#### Written exercise
Rewrite all of the records below, changing "sample" to "example" everywhere it occurs and leaving everything else as it is.
#### Extracted material
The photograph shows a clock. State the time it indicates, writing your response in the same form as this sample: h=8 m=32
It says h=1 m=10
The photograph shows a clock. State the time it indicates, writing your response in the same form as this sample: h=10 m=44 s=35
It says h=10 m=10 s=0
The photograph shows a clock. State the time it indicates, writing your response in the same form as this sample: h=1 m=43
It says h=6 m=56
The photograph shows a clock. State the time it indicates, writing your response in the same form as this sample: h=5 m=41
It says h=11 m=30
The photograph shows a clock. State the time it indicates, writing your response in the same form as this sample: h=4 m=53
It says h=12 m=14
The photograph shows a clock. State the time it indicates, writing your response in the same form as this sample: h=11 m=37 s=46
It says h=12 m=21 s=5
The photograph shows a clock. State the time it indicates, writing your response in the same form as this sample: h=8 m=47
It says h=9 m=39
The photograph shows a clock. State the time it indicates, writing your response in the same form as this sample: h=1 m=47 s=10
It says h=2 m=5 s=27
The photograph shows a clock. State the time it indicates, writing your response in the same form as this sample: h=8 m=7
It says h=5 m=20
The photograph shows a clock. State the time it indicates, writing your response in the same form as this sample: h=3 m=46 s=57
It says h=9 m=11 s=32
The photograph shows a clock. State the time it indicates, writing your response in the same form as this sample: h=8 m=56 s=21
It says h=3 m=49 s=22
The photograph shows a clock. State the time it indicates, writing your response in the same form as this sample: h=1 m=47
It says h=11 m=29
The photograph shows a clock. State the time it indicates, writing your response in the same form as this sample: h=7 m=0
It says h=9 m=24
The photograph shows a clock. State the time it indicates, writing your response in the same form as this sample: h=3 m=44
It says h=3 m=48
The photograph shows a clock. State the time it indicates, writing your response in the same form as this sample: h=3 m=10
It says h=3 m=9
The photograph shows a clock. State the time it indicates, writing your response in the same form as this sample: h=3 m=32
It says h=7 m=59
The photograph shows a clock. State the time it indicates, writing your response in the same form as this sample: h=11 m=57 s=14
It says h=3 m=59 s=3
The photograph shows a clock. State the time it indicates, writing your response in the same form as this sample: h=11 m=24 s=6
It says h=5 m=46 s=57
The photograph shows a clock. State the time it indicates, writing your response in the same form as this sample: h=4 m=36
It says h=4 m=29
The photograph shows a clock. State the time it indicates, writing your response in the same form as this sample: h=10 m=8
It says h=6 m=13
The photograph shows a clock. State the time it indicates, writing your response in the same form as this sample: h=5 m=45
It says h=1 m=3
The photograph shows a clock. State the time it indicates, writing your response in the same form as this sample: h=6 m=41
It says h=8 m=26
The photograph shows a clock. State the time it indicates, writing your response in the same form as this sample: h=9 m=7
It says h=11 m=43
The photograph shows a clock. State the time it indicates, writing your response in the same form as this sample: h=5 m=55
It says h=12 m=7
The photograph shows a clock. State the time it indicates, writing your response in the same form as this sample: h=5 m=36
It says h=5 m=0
########
#### Answer to the task
The photograph shows a clock. State the time it indicates, writing your response in the same form as this example: h=8 m=32
It says h=1 m=10
The photograph shows a clock. State the time it indicates, writing your response in the same form as this example: h=10 m=44 s=35
It says h=10 m=10 s=0
The photograph shows a clock. State the time it indicates, writing your response in the same form as this example: h=1 m=43
It says h=6 m=56
The photograph shows a clock. State the time it indicates, writing your response in the same form as this example: h=5 m=41
It says h=11 m=30
The photograph shows a clock. State the time it indicates, writing your response in the same form as this example: h=4 m=53
It says h=12 m=14
The photograph shows a clock. State the time it indicates, writing your response in the same form as this example: h=11 m=37 s=46
It says h=12 m=21 s=5
The photograph shows a clock. State the time it indicates, writing your response in the same form as this example: h=8 m=47
It says h=9 m=39
The photograph shows a clock. State the time it indicates, writing your response in the same form as this example: h=1 m=47 s=10
It says h=2 m=5 s=27
The photograph shows a clock. State the time it indicates, writing your response in the same form as this example: h=8 m=7
It says h=5 m=20
The photograph shows a clock. State the time it indicates, writing your response in the same form as this example: h=3 m=46 s=57
It says h=9 m=11 s=32
The photograph shows a clock. State the time it indicates, writing your response in the same form as this example: h=8 m=56 s=21
It says h=3 m=49 s=22
The photograph shows a clock. State the time it indicates, writing your response in the same form as this example: h=1 m=47
It says h=11 m=29
The photograph shows a clock. State the time it indicates, writing your response in the same form as this example: h=7 m=0
It says h=9 m=24
The photograph shows a clock. State the time it indicates, writing your response in the same form as this example: h=3 m=44
It says h=3 m=48
The photograph shows a clock. State the time it indicates, writing your response in the same form as this example: h=3 m=10
It says h=3 m=9
The photograph shows a clock. State the time it indicates, writing your response in the same form as this example: h=3 m=32
It says h=7 m=59
The photograph shows a clock. State the time it indicates, writing your response in the same form as this example: h=11 m=57 s=14
It says h=3 m=59 s=3
The photograph shows a clock. State the time it indicates, writing your response in the same form as this example: h=11 m=24 s=6
It says h=5 m=46 s=57
The photograph shows a clock. State the time it indicates, writing your response in the same form as this example: h=4 m=36
It says h=4 m=29
The photograph shows a clock. State the time it indicates, writing your response in the same form as this example: h=10 m=8
It says h=6 m=13
The photograph shows a clock. State the time it indicates, writing your response in the same form as this example: h=5 m=45
It says h=1 m=3
The photograph shows a clock. State the time it indicates, writing your response in the same form as this example: h=6 m=41
It says h=8 m=26
The photograph shows a clock. State the time it indicates, writing your response in the same form as this example: h=9 m=7
It says h=11 m=43
The photograph shows a clock. State the time it indicates, writing your response in the same form as this example: h=5 m=55
It says h=12 m=7
The photograph shows a clock. State the time it indicates, writing your response in the same form as this example: h=5 m=36
It says h=5 m=0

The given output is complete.